Deleting Rare Words (del)
Delete rare words before creating context windows.
Association Metric Hyperparameters
- Shifted PMI(neg)
- Context distribution smoothing
Post-processing hyperparameters
- Adding context vector
- Eigenvalue Weighting
- Vector Normalization: the standard L2 normalization of $W$’s rows is consistently superior.
Experiments
Word Similarity
Six datasets:
- WordSim-353: divided into two datasets:
WordSim Similarity
andWordSim Relatedness
- MEN dataset
- Mechanical Turk dataset
- Rare Words dataset
- SimLex-999 dataset
Analogy
- MSR’s analogy dataset
- Google’s analogy dataset
Results
At times, changing hyperparameters can bring bigger improvement than changing to different representation method. In some tasks, careful hyperparameters tunning can also outweigh the importance of adding more data.

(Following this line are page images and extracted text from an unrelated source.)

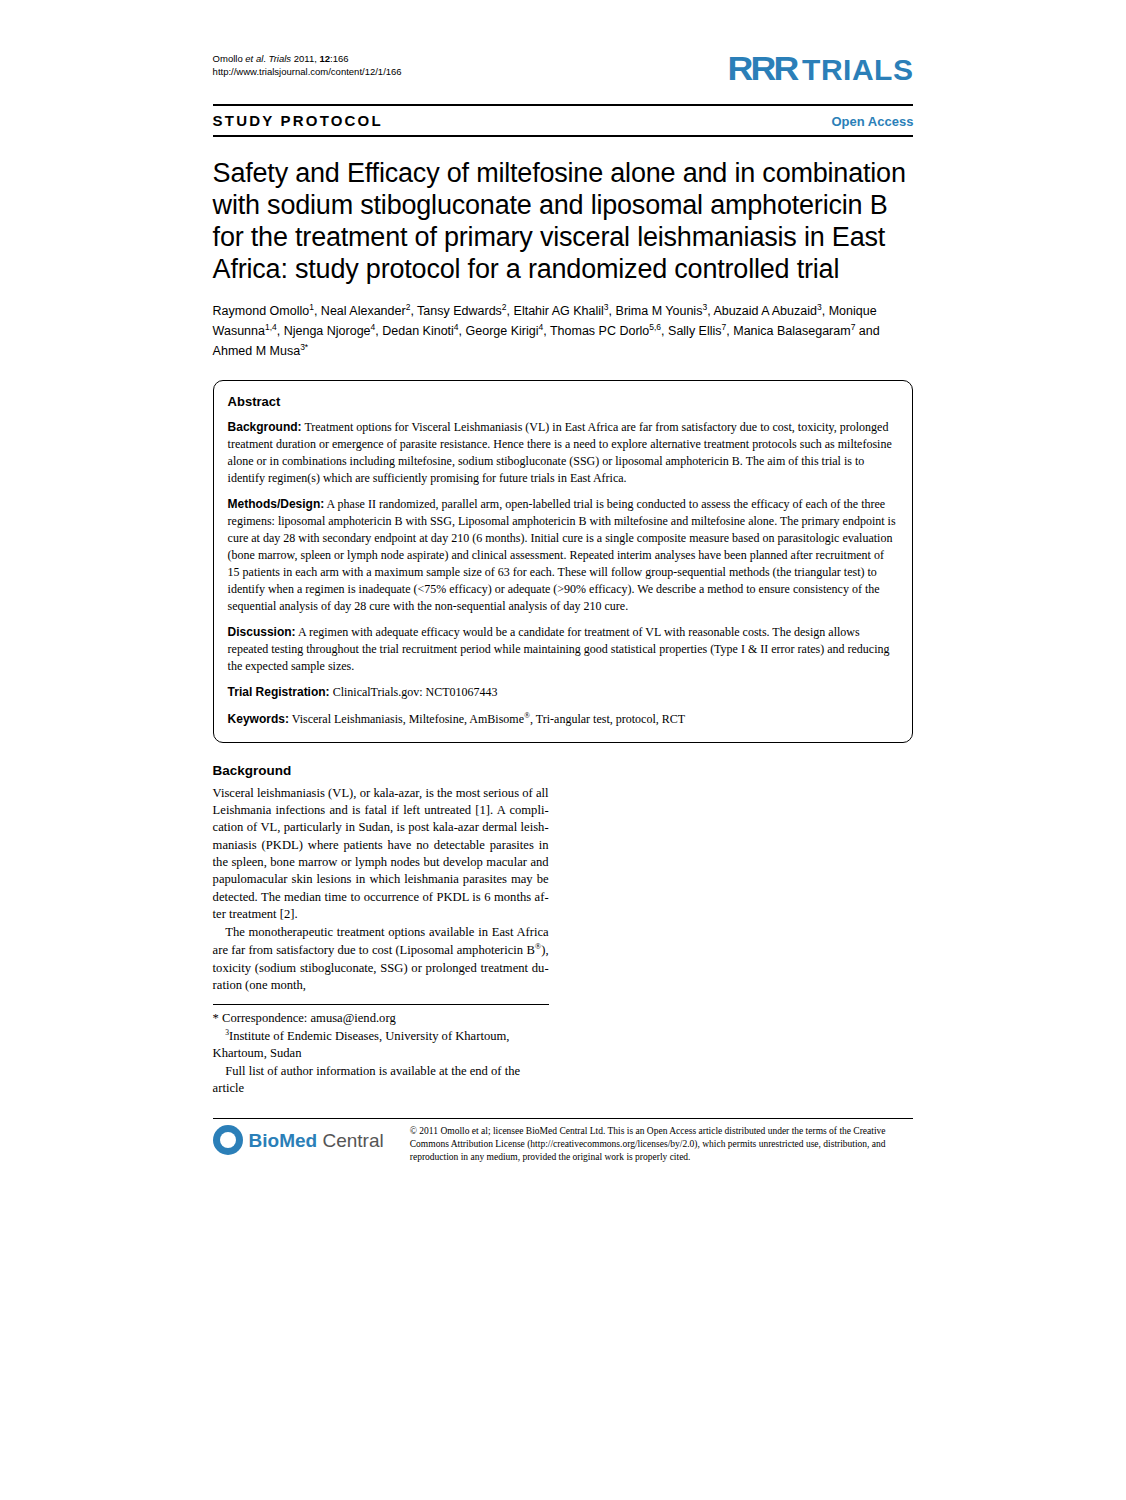Omollo et al. Trials 2011, 12:166
http://www.trialsjournal.com/content/12/1/166
RRR TRIALS
Study Protocol
Open Access
Safety and Efficacy of miltefosine alone and in combination with sodium stibogluconate and liposomal amphotericin B for the treatment of primary visceral leishmaniasis in East Africa: study protocol for a randomized controlled trial
Raymond Omollo1, Neal Alexander2, Tansy Edwards2, Eltahir AG Khalil3, Brima M Younis3, Abuzaid A Abuzaid3, Monique Wasunna1,4, Njenga Njoroge4, Dedan Kinoti4, George Kirigi4, Thomas PC Dorlo5,6, Sally Ellis7, Manica Balasegaram7 and Ahmed M Musa3*
Abstract
Background: Treatment options for Visceral Leishmaniasis (VL) in East Africa are far from satisfactory due to cost, toxicity, prolonged treatment duration or emergence of parasite resistance. Hence there is a need to explore alternative treatment protocols such as miltefosine alone or in combinations including miltefosine, sodium stibogluconate (SSG) or liposomal amphotericin B. The aim of this trial is to identify regimen(s) which are sufficiently promising for future trials in East Africa.
Methods/Design: A phase II randomized, parallel arm, open-labelled trial is being conducted to assess the efficacy of each of the three regimens: liposomal amphotericin B with SSG, Liposomal amphotericin B with miltefosine and miltefosine alone. The primary endpoint is cure at day 28 with secondary endpoint at day 210 (6 months). Initial cure is a single composite measure based on parasitologic evaluation (bone marrow, spleen or lymph node aspirate) and clinical assessment. Repeated interim analyses have been planned after recruitment of 15 patients in each arm with a maximum sample size of 63 for each. These will follow group-sequential methods (the triangular test) to identify when a regimen is inadequate (<75% efficacy) or adequate (>90% efficacy). We describe a method to ensure consistency of the sequential analysis of day 28 cure with the non-sequential analysis of day 210 cure.
Discussion: A regimen with adequate efficacy would be a candidate for treatment of VL with reasonable costs. The design allows repeated testing throughout the trial recruitment period while maintaining good statistical properties (Type I & II error rates) and reducing the expected sample sizes.
Trial Registration: ClinicalTrials.gov: NCT01067443
Keywords: Visceral Leishmaniasis, Miltefosine, AmBisome®, Tri-angular test, protocol, RCT
Background
Visceral leishmaniasis (VL), or kala-azar, is the most serious of all Leishmania infections and is fatal if left untreated [1]. A complication of VL, particularly in Sudan, is post kala-azar dermal leishmaniasis (PKDL) where patients have no detectable parasites in the spleen, bone marrow or lymph nodes but develop macular and papulomacular skin lesions in which leishmania parasites may be detected. The median time to occurrence of PKDL is 6 months after treatment [2].
The monotherapeutic treatment options available in East Africa are far from satisfactory due to cost (Liposomal amphotericin B®), toxicity (sodium stibogluconate, SSG) or prolonged treatment duration (one month,
* Correspondence: amusa@iend.org
3Institute of Endemic Diseases, University of Khartoum, Khartoum, Sudan
Full list of author information is available at the end of the article
Bio Med Central
© 2011 Omollo et al; licensee BioMed Central Ltd. This is an Open Access article distributed under the terms of the Creative Commons Attribution License (http://creativecommons.org/licenses/by/2.0), which permits unrestricted use, distribution, and reproduction in any medium, provided the original work is properly cited.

SVD is very useful. word2vec outperforms GloVe.
The prediction-based word embeddings are not superior to count-based approaches. The contradictory results in stem from creating word2vec embeddings with somewhat pre-tunned hyperparameters (recommended by word2vec), and comparing them to “vanilla” PPMI and SVD representations.
3CosMul dominates 3CosAdd in every case.
There are a few works show that CBOW
has s slight advantage compared to others. But in the paper of word2vec, it shows SGNS performs better.
Hyperparameter Analysis
Harmful Configurations
- SVD does not benefit from shifted PPMI
- Using SVD “correctly” is bad
Beneficial Configurations
PPMI
and SVD
‘s preference towards shorter context windows (win=2). SGNS
always prefers numerous negative samples (neg>1). Only hyperparameter that can be “blindly” applied in any situation is context distribution smoothing (cds=0.75).
Practical Recommendations
- Always use context distribution smoothing to modify PMI.

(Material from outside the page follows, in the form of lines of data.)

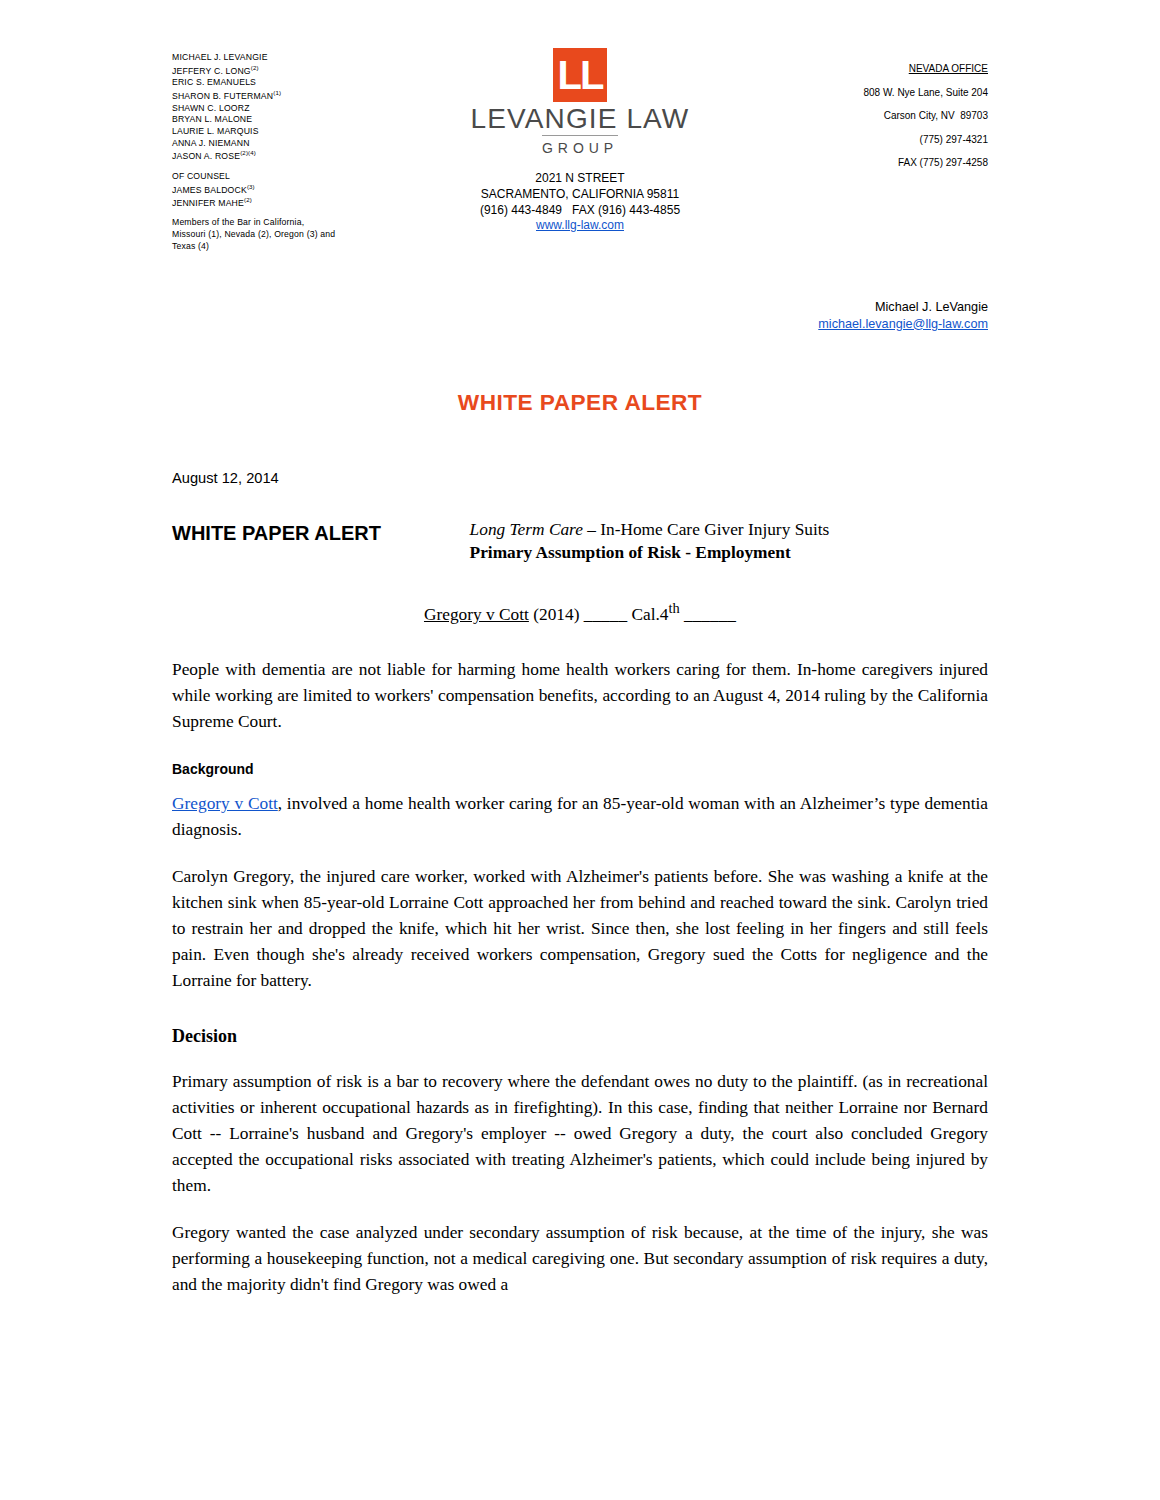MICHAEL J. LEVANGIE
JEFFERY C. LONG(2)
ERIC S. EMANUELS
SHARON B. FUTERMAN(1)
SHAWN C. LOORZ
BRYAN L. MALONE
LAURIE L. MARQUIS
ANNA J. NIEMANN
JASON A. ROSE(2)(4)
OF COUNSEL
JAMES BALDOCK(3)
JENNIFER MAHE(2)
Members of the Bar in California,
Missouri (1), Nevada (2), Oregon (3) and
Texas (4)
LL
LEVANGIE LAW
GROUP
2021 N STREET
SACRAMENTO, CALIFORNIA 95811
(916) 443-4849 FAX (916) 443-4855
www.llg-law.com
NEVADA OFFICE
808 W. Nye Lane, Suite 204
Carson City, NV 89703
(775) 297-4321
FAX (775) 297-4258
Michael J. LeVangie
michael.levangie@llg-law.com
WHITE PAPER ALERT
August 12, 2014
WHITE PAPER ALERT
Long Term Care – In-Home Care Giver Injury Suits
Primary Assumption of Risk - Employment
Gregory v Cott (2014) _____ Cal.4th ______
People with dementia are not liable for harming home health workers caring for them. In-home caregivers injured while working are limited to workers' compensation benefits, according to an August 4, 2014 ruling by the California Supreme Court.
Background
Gregory v Cott, involved a home health worker caring for an 85-year-old woman with an Alzheimer’s type dementia diagnosis.
Carolyn Gregory, the injured care worker, worked with Alzheimer's patients before. She was washing a knife at the kitchen sink when 85-year-old Lorraine Cott approached her from behind and reached toward the sink. Carolyn tried to restrain her and dropped the knife, which hit her wrist. Since then, she lost feeling in her fingers and still feels pain. Even though she's already received workers compensation, Gregory sued the Cotts for negligence and the Lorraine for battery.
Decision
Primary assumption of risk is a bar to recovery where the defendant owes no duty to the plaintiff. (as in recreational activities or inherent occupational hazards as in firefighting). In this case, finding that neither Lorraine nor Bernard Cott -- Lorraine's husband and Gregory's employer -- owed Gregory a duty, the court also concluded Gregory accepted the occupational risks associated with treating Alzheimer's patients, which could include being injured by them.
Gregory wanted the case analyzed under secondary assumption of risk because, at the time of the injury, she was performing a housekeeping function, not a medical caregiving one. But secondary assumption of risk requires a duty, and the majority didn't find Gregory was owed a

- Do not use SVD “correctly” (eig=1).
- SGNS is a robust baseline. While it might not be the best method for every task, it does not significantly underperform in any scenario. Moreover, SGNS is the fastest method to train, and cheapest (by far) in terms of disk space and memory consumption.
- With SGNS, prefer many negative samples.
- For both SGNS and GloVe, it is worthwhile to experiment with $w+c$ variant.